> Source data:
╔══
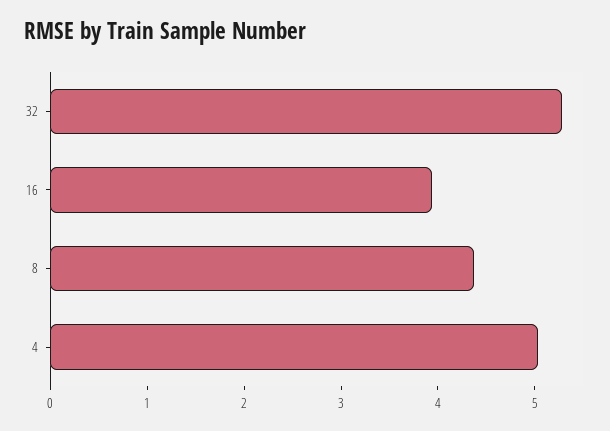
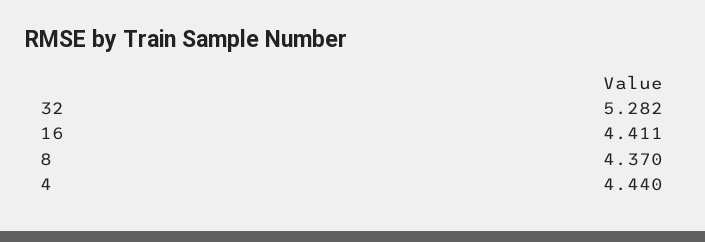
  {
    "32": 5.282,
-   "16": 4,
+   "16": 4.411,
    "8": 4.37,
-   "4": 5
+   "4": 4.44
  }

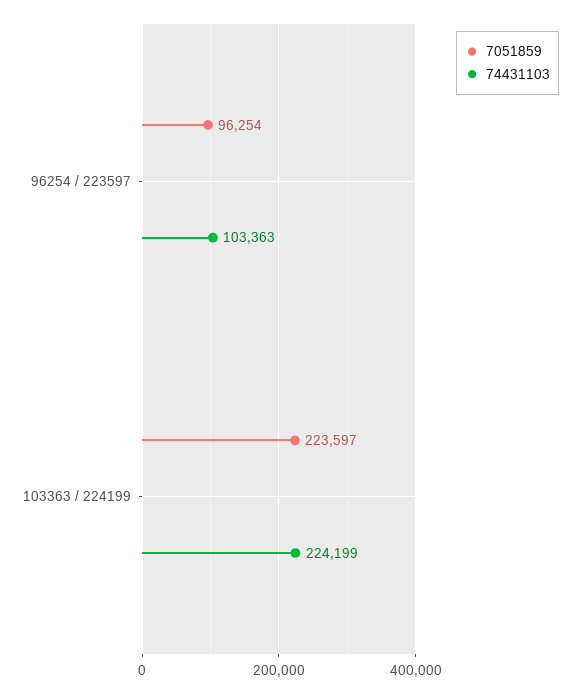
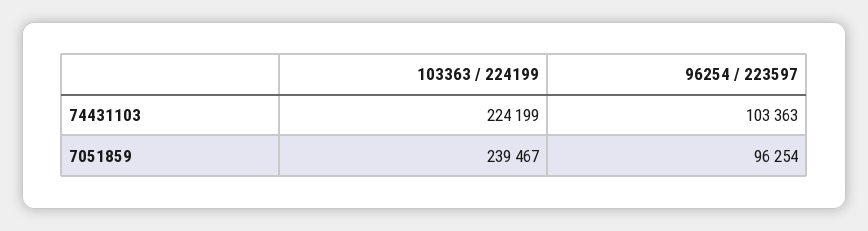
  {
    "7051859": {
      "96254 / 223597": 96254,
-     "103363 / 224199": 223597
+     "103363 / 224199": 239467
    },
    "74431103": {
      "96254 / 223597": 103363,
      "103363 / 224199": 224199
    }
  }

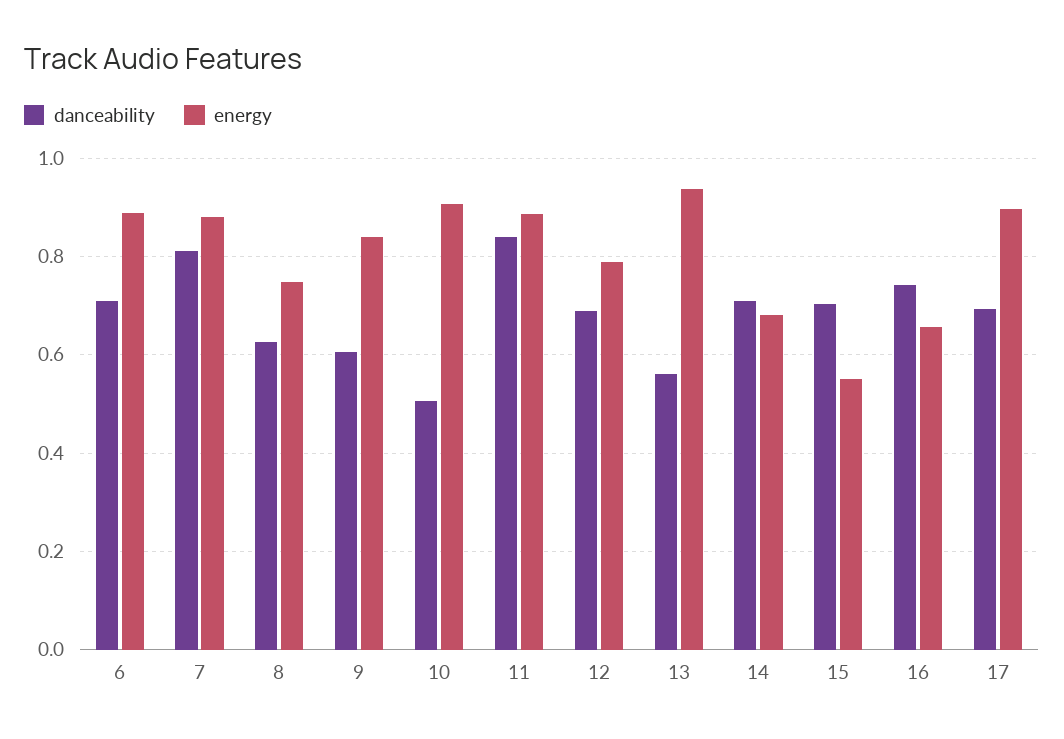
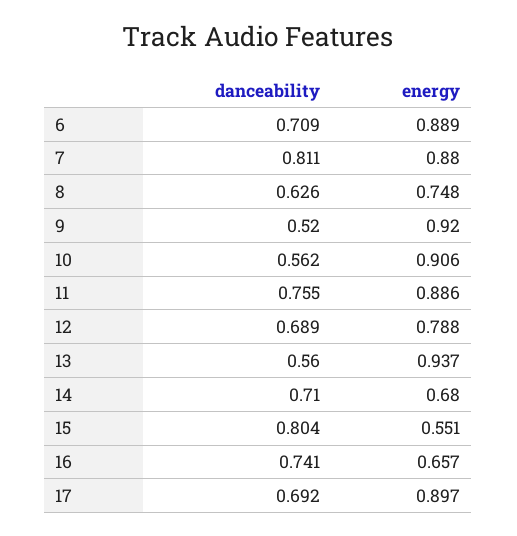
  {
    "danceability": {
      "6": 0.709,
      "7": 0.811,
      "8": 0.626,
-     "9": 0.6,
+     "9": 0.52,
-     "10": 0.5,
+     "10": 0.562,
-     "11": 0.84,
+     "11": 0.755,
      "12": 0.689,
      "13": 0.56,
      "14": 0.71,
-     "15": 0.7,
+     "15": 0.804,
      "16": 0.741,
      "17": 0.692
    },
    "energy": {
      "6": 0.889,
      "7": 0.88,
      "8": 0.748,
-     "9": 0.84,
+     "9": 0.92,
      "10": 0.906,
      "11": 0.886,
      "12": 0.788,
      "13": 0.937,
      "14": 0.68,
      "15": 0.551,
      "16": 0.657,
      "17": 0.897
    }
  }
╚══
> Description of the task: With the pictures omitted, the material is to be transcribed exactly.

> Task solution:
  {
    "32": 5.282,
-   "16": 4,
+   "16": 4.411,
    "8": 4.37,
-   "4": 5
+   "4": 4.44
  }

  {
    "7051859": {
      "96254 / 223597": 96254,
-     "103363 / 224199": 223597
+     "103363 / 224199": 239467
    },
    "74431103": {
      "96254 / 223597": 103363,
      "103363 / 224199": 224199
    }
  }

  {
    "danceability": {
      "6": 0.709,
      "7": 0.811,
      "8": 0.626,
-     "9": 0.6,
+     "9": 0.52,
-     "10": 0.5,
+     "10": 0.562,
-     "11": 0.84,
+     "11": 0.755,
      "12": 0.689,
      "13": 0.56,
      "14": 0.71,
-     "15": 0.7,
+     "15": 0.804,
      "16": 0.741,
      "17": 0.692
    },
    "energy": {
      "6": 0.889,
      "7": 0.88,
      "8": 0.748,
-     "9": 0.84,
+     "9": 0.92,
      "10": 0.906,
      "11": 0.886,
      "12": 0.788,
      "13": 0.937,
      "14": 0.68,
      "15": 0.551,
      "16": 0.657,
      "17": 0.897
    }
  }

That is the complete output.